┌─ STUDY MATERIAL

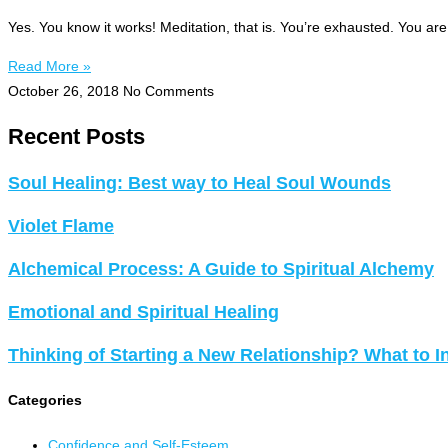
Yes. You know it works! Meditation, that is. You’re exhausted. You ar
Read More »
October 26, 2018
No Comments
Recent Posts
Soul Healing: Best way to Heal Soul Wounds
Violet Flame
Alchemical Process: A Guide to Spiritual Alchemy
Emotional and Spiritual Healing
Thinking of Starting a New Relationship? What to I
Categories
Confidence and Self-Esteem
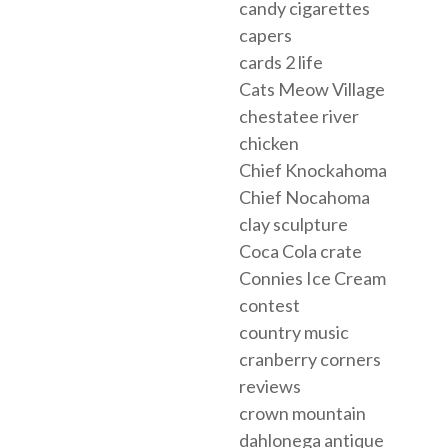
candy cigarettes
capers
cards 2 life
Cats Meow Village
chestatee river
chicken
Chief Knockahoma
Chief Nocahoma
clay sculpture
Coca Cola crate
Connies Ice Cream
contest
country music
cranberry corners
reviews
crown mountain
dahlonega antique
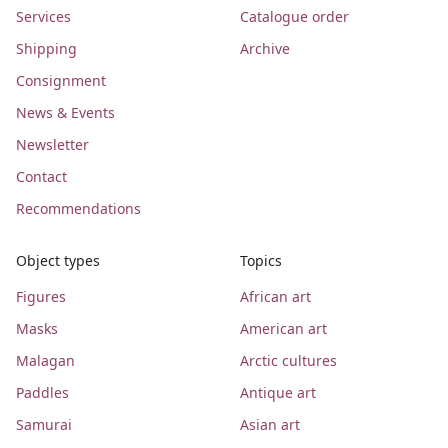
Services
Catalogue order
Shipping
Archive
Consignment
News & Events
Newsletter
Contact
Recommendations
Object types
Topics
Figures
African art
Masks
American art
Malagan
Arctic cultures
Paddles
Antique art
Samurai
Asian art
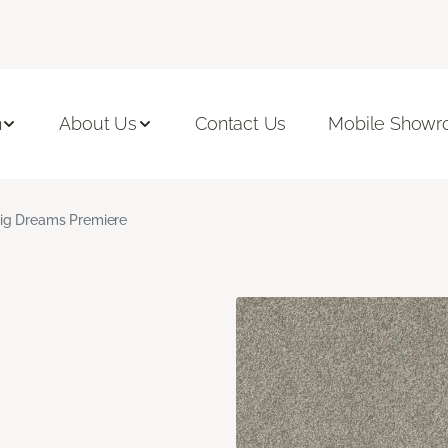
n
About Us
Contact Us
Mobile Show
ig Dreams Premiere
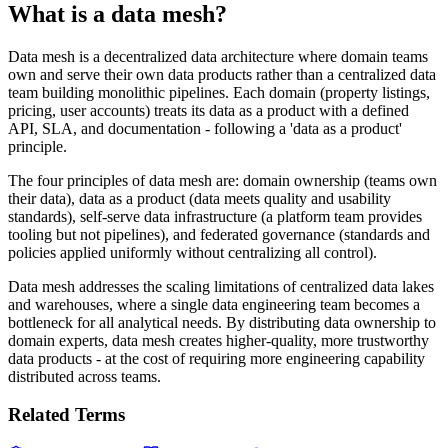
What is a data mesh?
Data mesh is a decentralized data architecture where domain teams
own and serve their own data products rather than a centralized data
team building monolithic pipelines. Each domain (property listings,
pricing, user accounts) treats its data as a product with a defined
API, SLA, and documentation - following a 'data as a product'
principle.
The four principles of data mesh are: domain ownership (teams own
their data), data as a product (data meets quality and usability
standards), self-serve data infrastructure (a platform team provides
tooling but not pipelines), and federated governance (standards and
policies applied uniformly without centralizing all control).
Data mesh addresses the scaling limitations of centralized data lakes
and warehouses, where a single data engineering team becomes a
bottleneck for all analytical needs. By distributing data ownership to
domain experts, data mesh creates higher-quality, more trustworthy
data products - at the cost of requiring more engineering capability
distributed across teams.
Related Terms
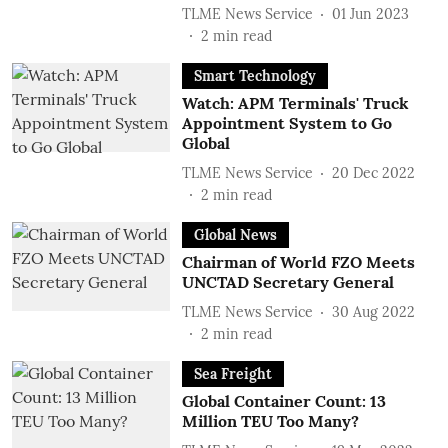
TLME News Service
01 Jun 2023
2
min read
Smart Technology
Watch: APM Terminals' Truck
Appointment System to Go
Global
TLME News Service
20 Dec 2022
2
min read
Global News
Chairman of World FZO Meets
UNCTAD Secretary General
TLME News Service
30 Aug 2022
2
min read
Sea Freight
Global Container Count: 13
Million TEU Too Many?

└─
┌─ STUDY MATERIAL

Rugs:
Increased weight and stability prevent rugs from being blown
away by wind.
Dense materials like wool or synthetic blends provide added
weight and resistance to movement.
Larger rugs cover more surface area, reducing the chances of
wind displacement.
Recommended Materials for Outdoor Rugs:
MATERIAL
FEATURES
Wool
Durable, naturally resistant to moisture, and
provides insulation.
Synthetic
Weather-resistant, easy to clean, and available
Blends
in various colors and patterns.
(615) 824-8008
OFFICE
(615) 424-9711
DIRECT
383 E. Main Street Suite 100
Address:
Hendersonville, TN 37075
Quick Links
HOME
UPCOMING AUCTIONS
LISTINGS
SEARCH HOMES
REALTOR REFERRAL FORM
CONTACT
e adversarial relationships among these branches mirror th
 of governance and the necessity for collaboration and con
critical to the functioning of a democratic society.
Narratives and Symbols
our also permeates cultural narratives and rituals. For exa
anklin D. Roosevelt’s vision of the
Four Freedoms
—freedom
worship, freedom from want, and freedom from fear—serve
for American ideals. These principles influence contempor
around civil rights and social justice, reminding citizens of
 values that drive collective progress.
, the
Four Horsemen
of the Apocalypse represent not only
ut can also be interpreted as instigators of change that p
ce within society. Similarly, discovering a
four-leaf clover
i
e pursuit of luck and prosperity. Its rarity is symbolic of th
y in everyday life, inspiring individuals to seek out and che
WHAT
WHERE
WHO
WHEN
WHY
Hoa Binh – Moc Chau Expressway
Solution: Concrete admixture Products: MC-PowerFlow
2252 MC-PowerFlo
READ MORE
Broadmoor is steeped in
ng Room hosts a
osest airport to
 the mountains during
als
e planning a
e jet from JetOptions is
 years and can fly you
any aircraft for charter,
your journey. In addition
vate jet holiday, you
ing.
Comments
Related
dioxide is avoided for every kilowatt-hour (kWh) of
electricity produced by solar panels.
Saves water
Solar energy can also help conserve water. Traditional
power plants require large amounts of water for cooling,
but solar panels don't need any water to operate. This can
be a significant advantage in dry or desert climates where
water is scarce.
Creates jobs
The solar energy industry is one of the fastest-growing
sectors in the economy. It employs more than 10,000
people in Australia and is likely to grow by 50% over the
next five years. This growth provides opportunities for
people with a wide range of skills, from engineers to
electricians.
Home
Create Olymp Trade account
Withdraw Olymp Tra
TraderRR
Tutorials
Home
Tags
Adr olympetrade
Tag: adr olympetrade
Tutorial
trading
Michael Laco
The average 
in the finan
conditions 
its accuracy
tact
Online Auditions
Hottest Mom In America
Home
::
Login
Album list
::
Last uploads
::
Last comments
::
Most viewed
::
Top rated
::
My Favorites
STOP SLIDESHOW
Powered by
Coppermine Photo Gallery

└─

- **TASK**
Return every line of the entries above that the string "quality" appears in.

- **REPLY TO THE EXERCISE**
their data), data as a product (data meets quality and usability
domain experts, data mesh creates higher-quality, more trustworthy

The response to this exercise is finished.